Which stategy is the better one for our SNP study - (Aug/22/2012 )
I am currently in a project where we are investigating the basis for radiosensitivity in cancer patients treated with radiotherapy (RT)
I have 37 very sensitive patients (severe reactions to RT, occuring in appr. 5% of treated patients) and 37 "normal" responders to RT. We have collected whole blood that we have/have not irradiated, so we can study the proteomic response to radiation. We also have extracted DNA from whole unexposed blood in which the SNPs will be studied.
We are currently planning our SNP study. We are thinking of looking in SNPs known to be involved in radiosensitivity from previous studies. The reason for studying these in our material is that we believe our material to be very "strong" in that we have relatively many very radiosensitive patients compared to other studies who "simply" collect 100 patiens "in a row" and then maybe get 10-15 very sensitive individuals, whereas we have almost 40 such individuals.
We believe our material to be too small to try to discover "new" SNPs using GWAS (which others appear to agree with) and feel it will be interesting to see how the previously studied SNPs do in our material
Now to the "twist": A professor has the "firm" idea that we first should study the proteomic response, and based on that, select SNPs in the pathways that appear interesting (I am sceptic to this)
Which approach is better?
My feeling is that there doesn't need to be any correlation between protein amount, and the function/occurence of a SNP of the protein (as a SNP can result in). Also, an upregulation of a certain protein does not mean that that is the protein in which to look for SNPs. To me, it sounds a bit far fetched. Also, with many SNPs in a gene, how to then select SNPs of interest? How to justify? With our limited material, we can't look at hundreds of SNPs, more like 30-40.

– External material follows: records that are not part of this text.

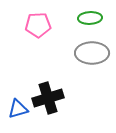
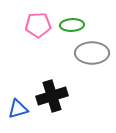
green ellipse: moved 18 px left, 7 px down
black cross: moved 4 px right, 2 px up
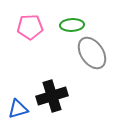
pink pentagon: moved 8 px left, 2 px down
gray ellipse: rotated 56 degrees clockwise
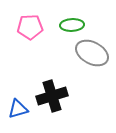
gray ellipse: rotated 28 degrees counterclockwise
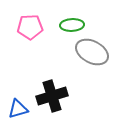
gray ellipse: moved 1 px up
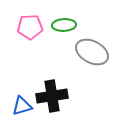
green ellipse: moved 8 px left
black cross: rotated 8 degrees clockwise
blue triangle: moved 4 px right, 3 px up
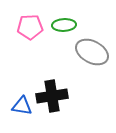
blue triangle: rotated 25 degrees clockwise
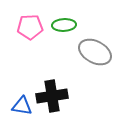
gray ellipse: moved 3 px right
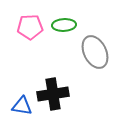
gray ellipse: rotated 36 degrees clockwise
black cross: moved 1 px right, 2 px up
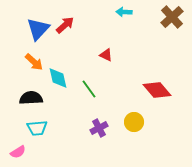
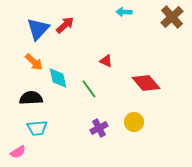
red triangle: moved 6 px down
red diamond: moved 11 px left, 7 px up
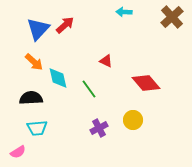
yellow circle: moved 1 px left, 2 px up
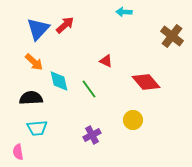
brown cross: moved 19 px down; rotated 10 degrees counterclockwise
cyan diamond: moved 1 px right, 3 px down
red diamond: moved 1 px up
purple cross: moved 7 px left, 7 px down
pink semicircle: rotated 112 degrees clockwise
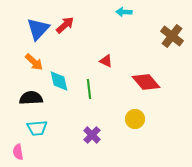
green line: rotated 30 degrees clockwise
yellow circle: moved 2 px right, 1 px up
purple cross: rotated 18 degrees counterclockwise
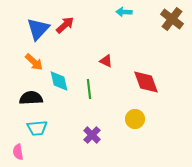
brown cross: moved 17 px up
red diamond: rotated 20 degrees clockwise
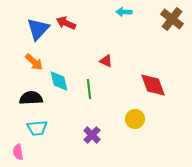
red arrow: moved 1 px right, 2 px up; rotated 114 degrees counterclockwise
red diamond: moved 7 px right, 3 px down
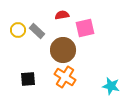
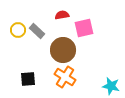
pink square: moved 1 px left
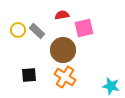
black square: moved 1 px right, 4 px up
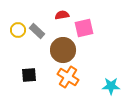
orange cross: moved 3 px right
cyan star: rotated 12 degrees counterclockwise
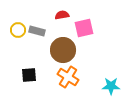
gray rectangle: rotated 28 degrees counterclockwise
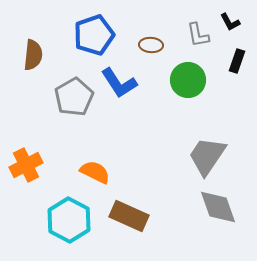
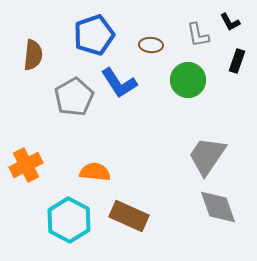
orange semicircle: rotated 20 degrees counterclockwise
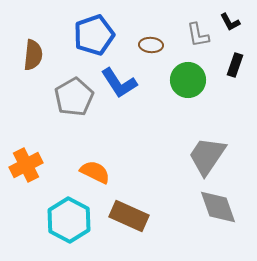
black rectangle: moved 2 px left, 4 px down
orange semicircle: rotated 20 degrees clockwise
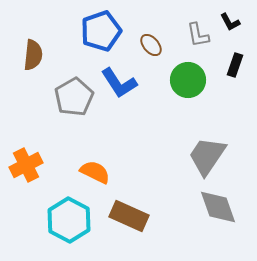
blue pentagon: moved 7 px right, 4 px up
brown ellipse: rotated 45 degrees clockwise
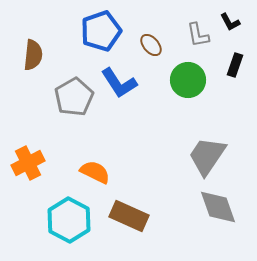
orange cross: moved 2 px right, 2 px up
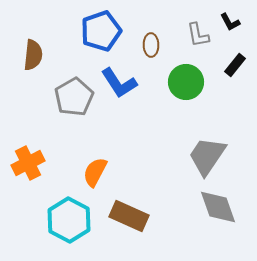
brown ellipse: rotated 40 degrees clockwise
black rectangle: rotated 20 degrees clockwise
green circle: moved 2 px left, 2 px down
orange semicircle: rotated 88 degrees counterclockwise
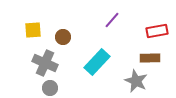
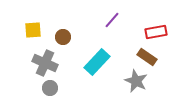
red rectangle: moved 1 px left, 1 px down
brown rectangle: moved 3 px left, 1 px up; rotated 36 degrees clockwise
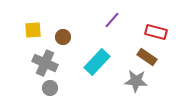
red rectangle: rotated 25 degrees clockwise
gray star: rotated 20 degrees counterclockwise
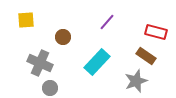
purple line: moved 5 px left, 2 px down
yellow square: moved 7 px left, 10 px up
brown rectangle: moved 1 px left, 1 px up
gray cross: moved 5 px left
gray star: rotated 25 degrees counterclockwise
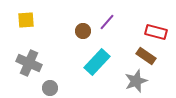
brown circle: moved 20 px right, 6 px up
gray cross: moved 11 px left
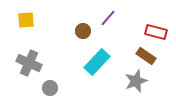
purple line: moved 1 px right, 4 px up
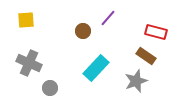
cyan rectangle: moved 1 px left, 6 px down
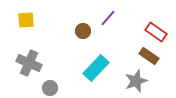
red rectangle: rotated 20 degrees clockwise
brown rectangle: moved 3 px right
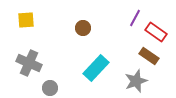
purple line: moved 27 px right; rotated 12 degrees counterclockwise
brown circle: moved 3 px up
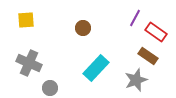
brown rectangle: moved 1 px left
gray star: moved 1 px up
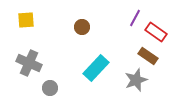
brown circle: moved 1 px left, 1 px up
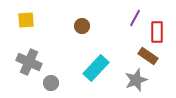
brown circle: moved 1 px up
red rectangle: moved 1 px right; rotated 55 degrees clockwise
gray cross: moved 1 px up
gray circle: moved 1 px right, 5 px up
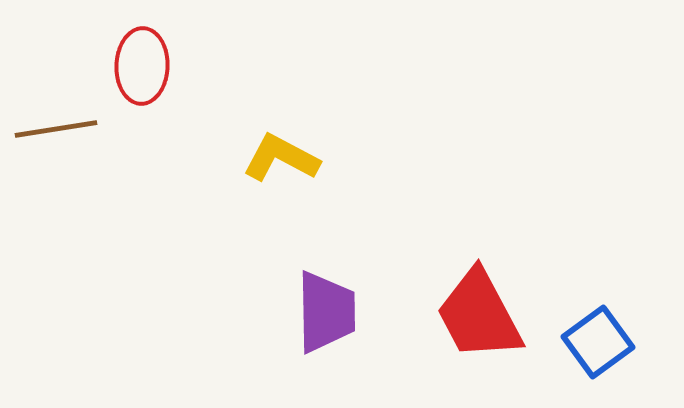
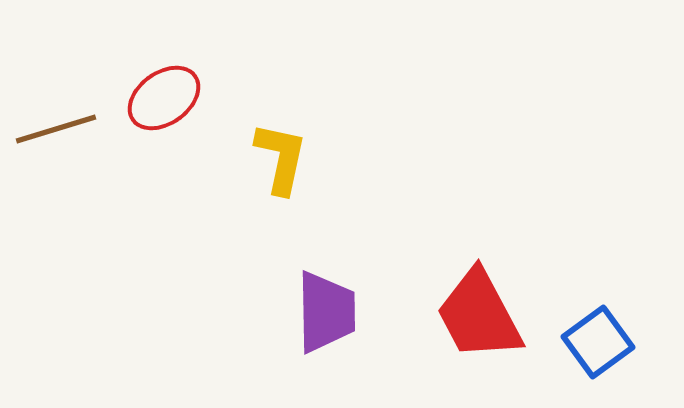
red ellipse: moved 22 px right, 32 px down; rotated 52 degrees clockwise
brown line: rotated 8 degrees counterclockwise
yellow L-shape: rotated 74 degrees clockwise
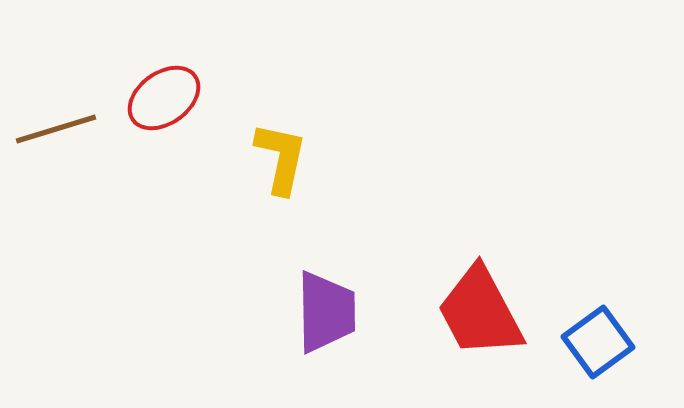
red trapezoid: moved 1 px right, 3 px up
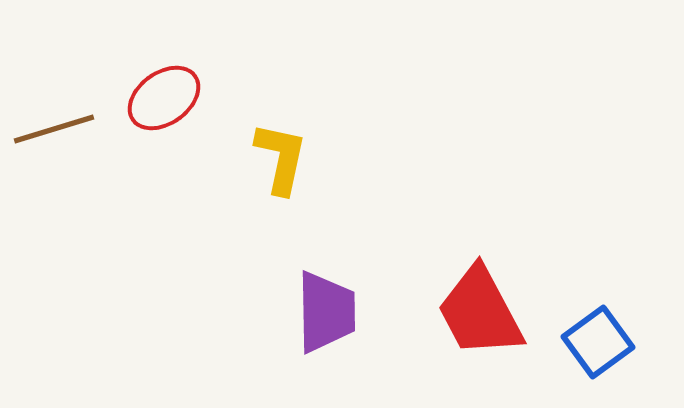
brown line: moved 2 px left
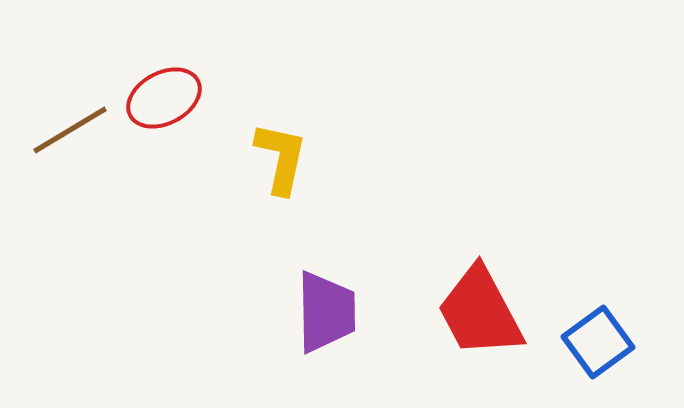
red ellipse: rotated 8 degrees clockwise
brown line: moved 16 px right, 1 px down; rotated 14 degrees counterclockwise
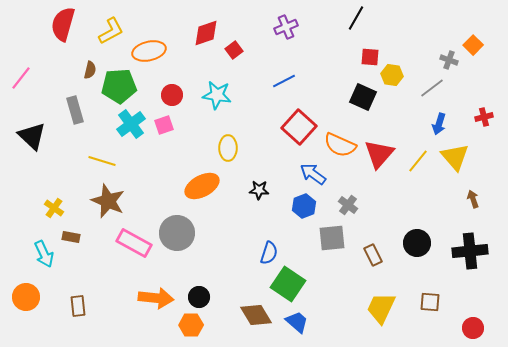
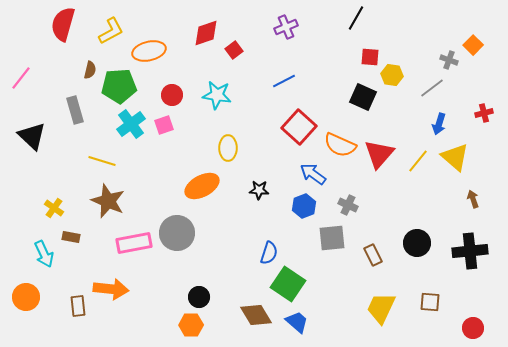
red cross at (484, 117): moved 4 px up
yellow triangle at (455, 157): rotated 8 degrees counterclockwise
gray cross at (348, 205): rotated 12 degrees counterclockwise
pink rectangle at (134, 243): rotated 40 degrees counterclockwise
orange arrow at (156, 298): moved 45 px left, 9 px up
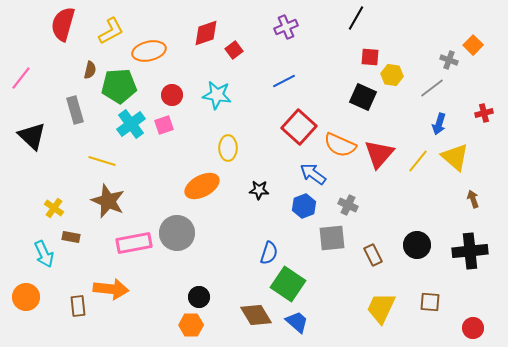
black circle at (417, 243): moved 2 px down
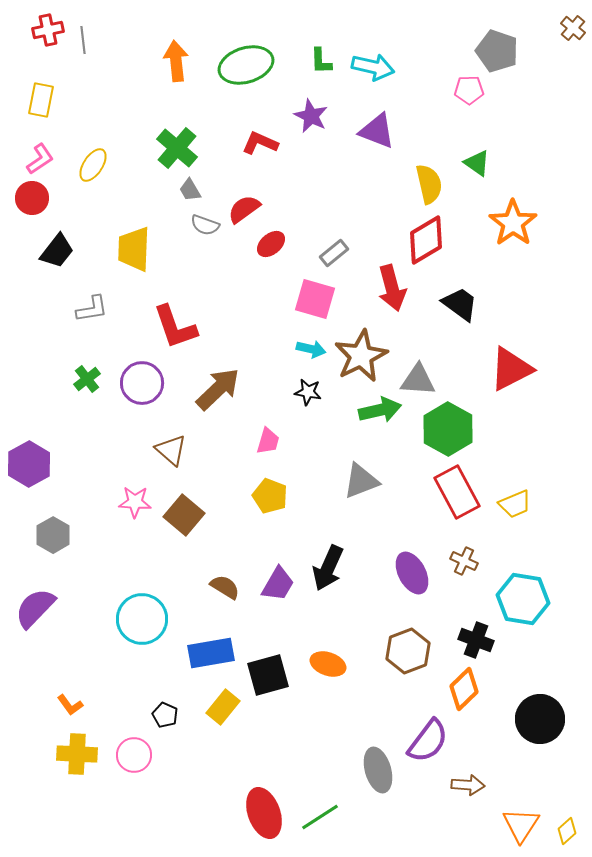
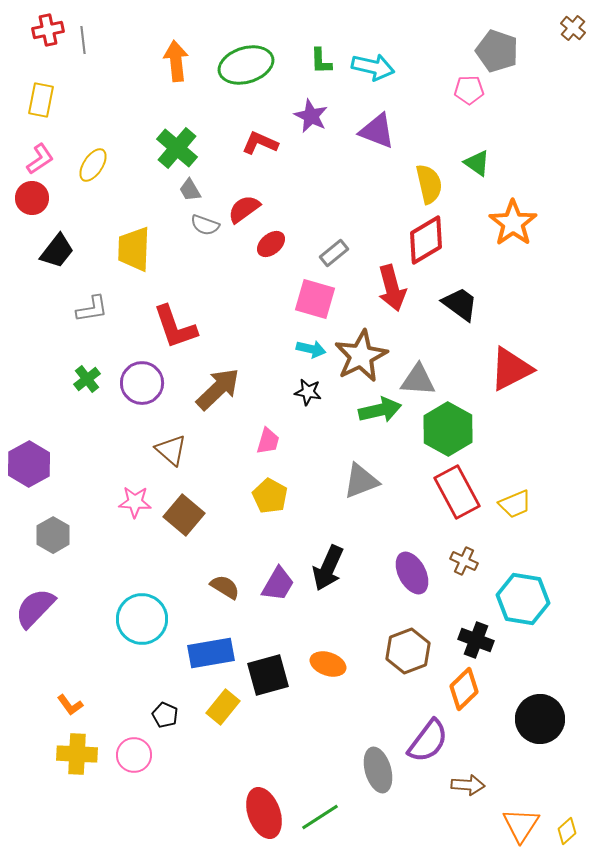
yellow pentagon at (270, 496): rotated 8 degrees clockwise
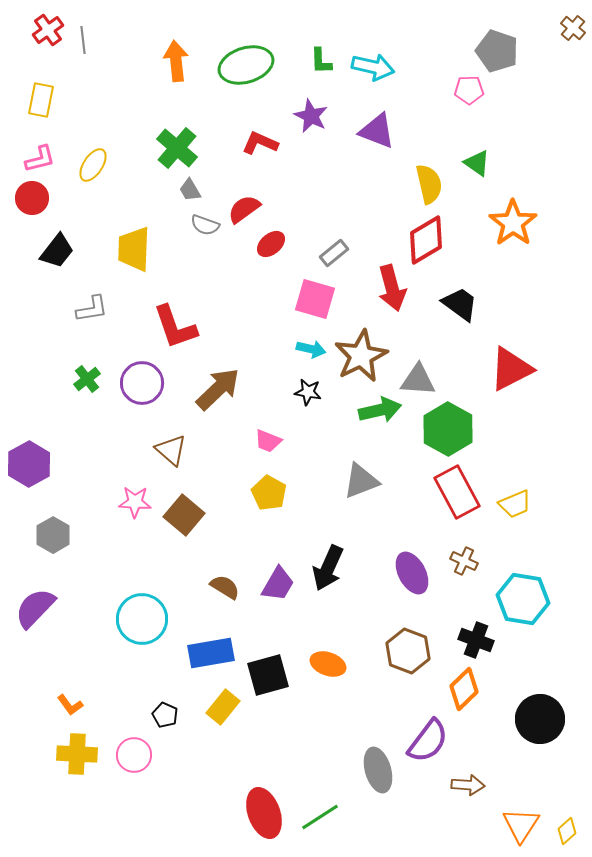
red cross at (48, 30): rotated 24 degrees counterclockwise
pink L-shape at (40, 159): rotated 20 degrees clockwise
pink trapezoid at (268, 441): rotated 96 degrees clockwise
yellow pentagon at (270, 496): moved 1 px left, 3 px up
brown hexagon at (408, 651): rotated 18 degrees counterclockwise
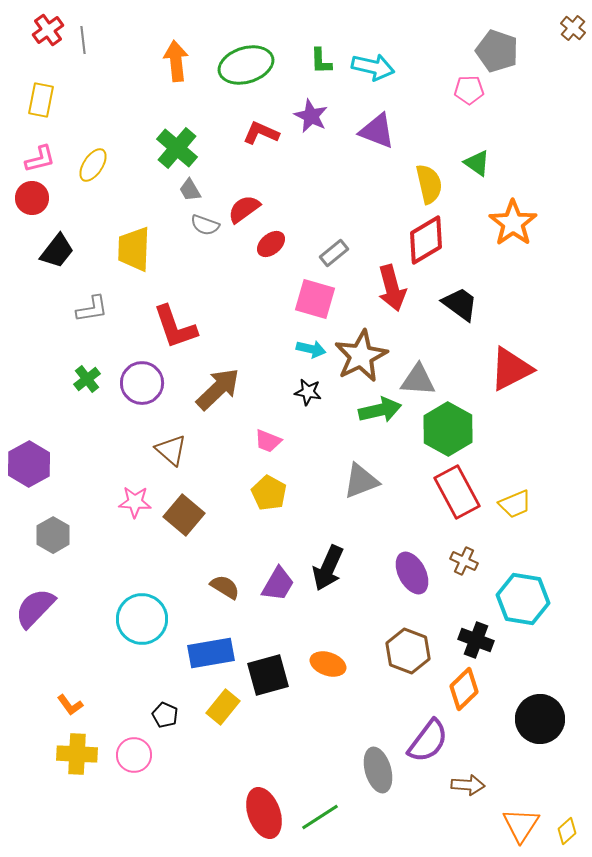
red L-shape at (260, 143): moved 1 px right, 10 px up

Our original approach, re-investigating previously studied SNPs justify the selection on SNPs based on just the fact that also others have found them interesting. As opposed to these studies, we believe to have a higher possibility of finding differences as we suspect our "sensitive" group to have a high frequency of "risk alleles".
Any thoughts, experiences, inputs, etc are most welcome!
The proteomics should be useful if you take known function into account - up/down regulation of stress response genes after irradiation for instance.